## [What to do]
Each line of the listing must be transcribed exactly, except for the images, which should be excluded.

━━━━━ Data below

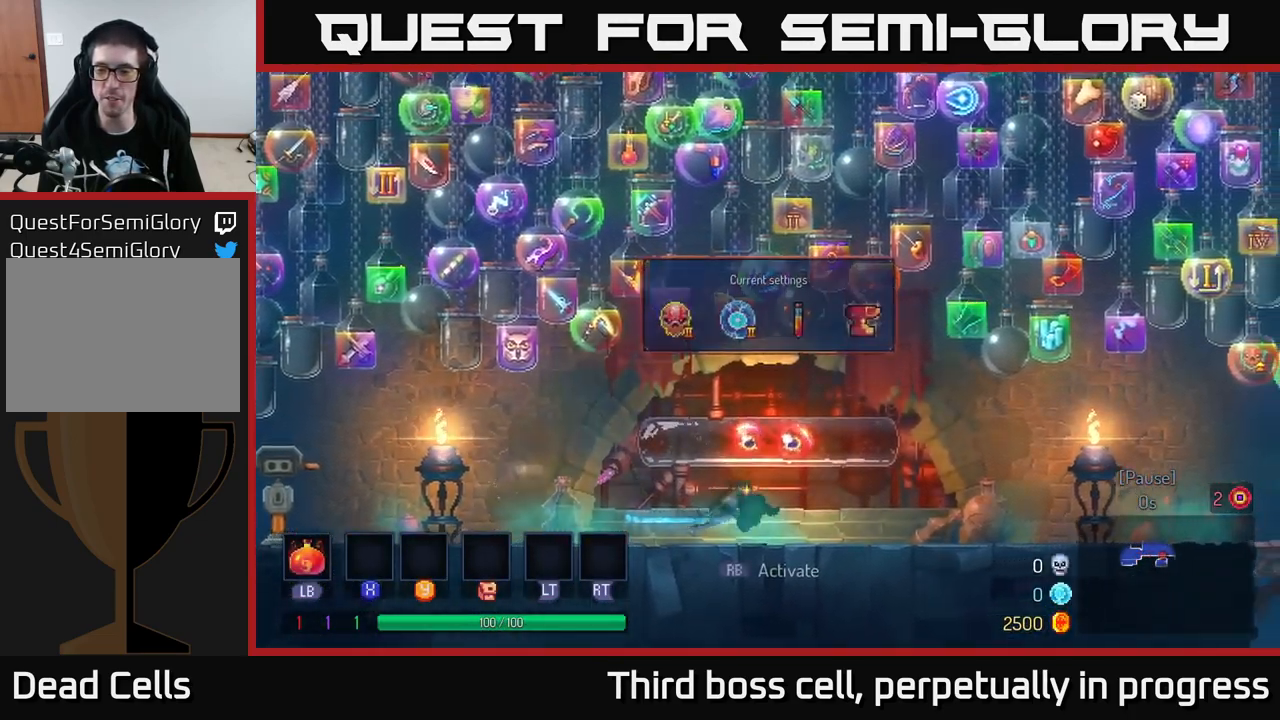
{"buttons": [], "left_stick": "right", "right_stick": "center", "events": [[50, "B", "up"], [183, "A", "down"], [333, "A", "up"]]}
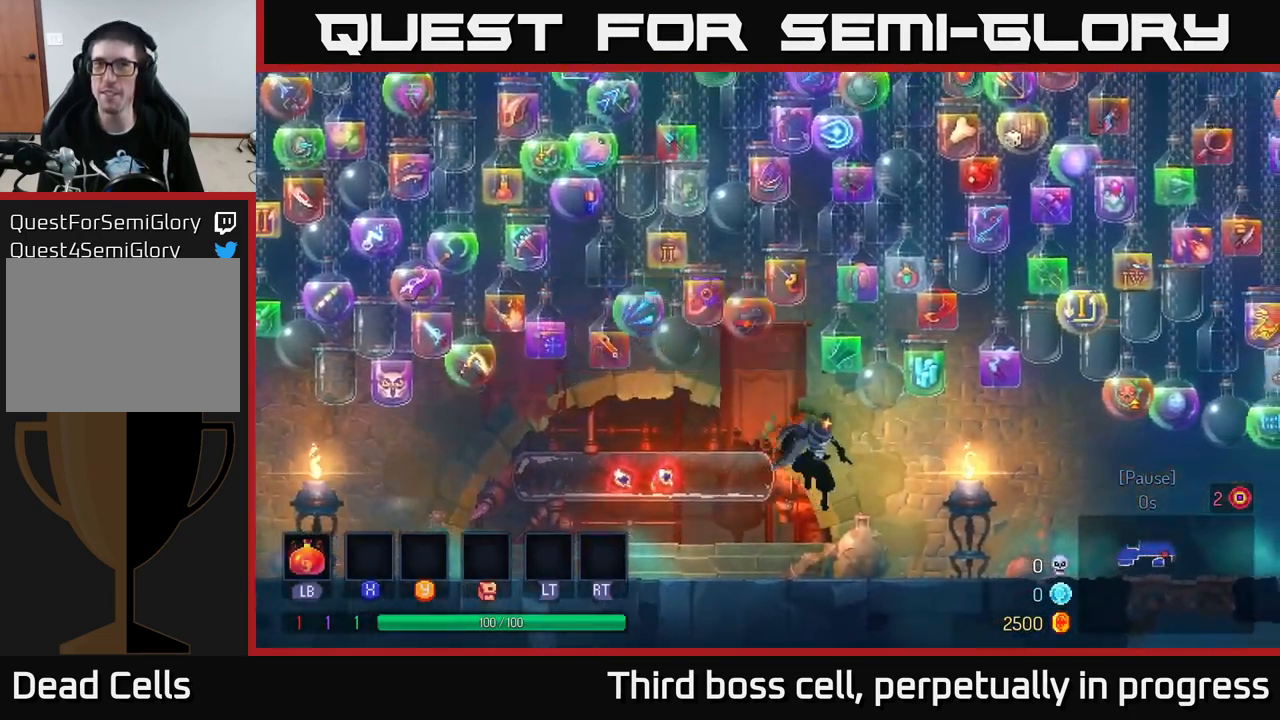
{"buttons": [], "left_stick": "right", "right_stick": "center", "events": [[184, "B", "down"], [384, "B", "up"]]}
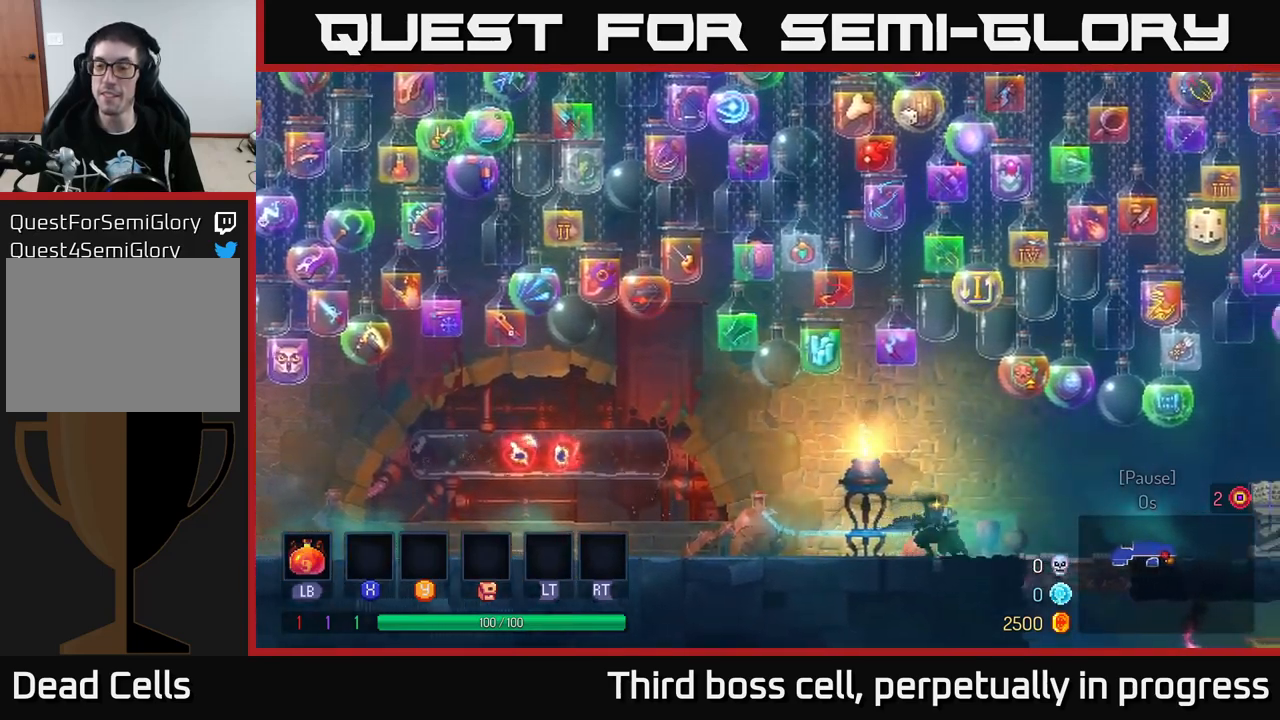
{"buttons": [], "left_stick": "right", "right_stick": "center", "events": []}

━━━━━━━━━━

## [Solved problem]
{"buttons": [], "left_stick": "right", "right_stick": "center", "events": [[50, "B", "up"], [183, "A", "down"], [333, "A", "up"]]}
{"buttons": [], "left_stick": "right", "right_stick": "center", "events": [[184, "B", "down"], [384, "B", "up"]]}
{"buttons": [], "left_stick": "right", "right_stick": "center", "events": []}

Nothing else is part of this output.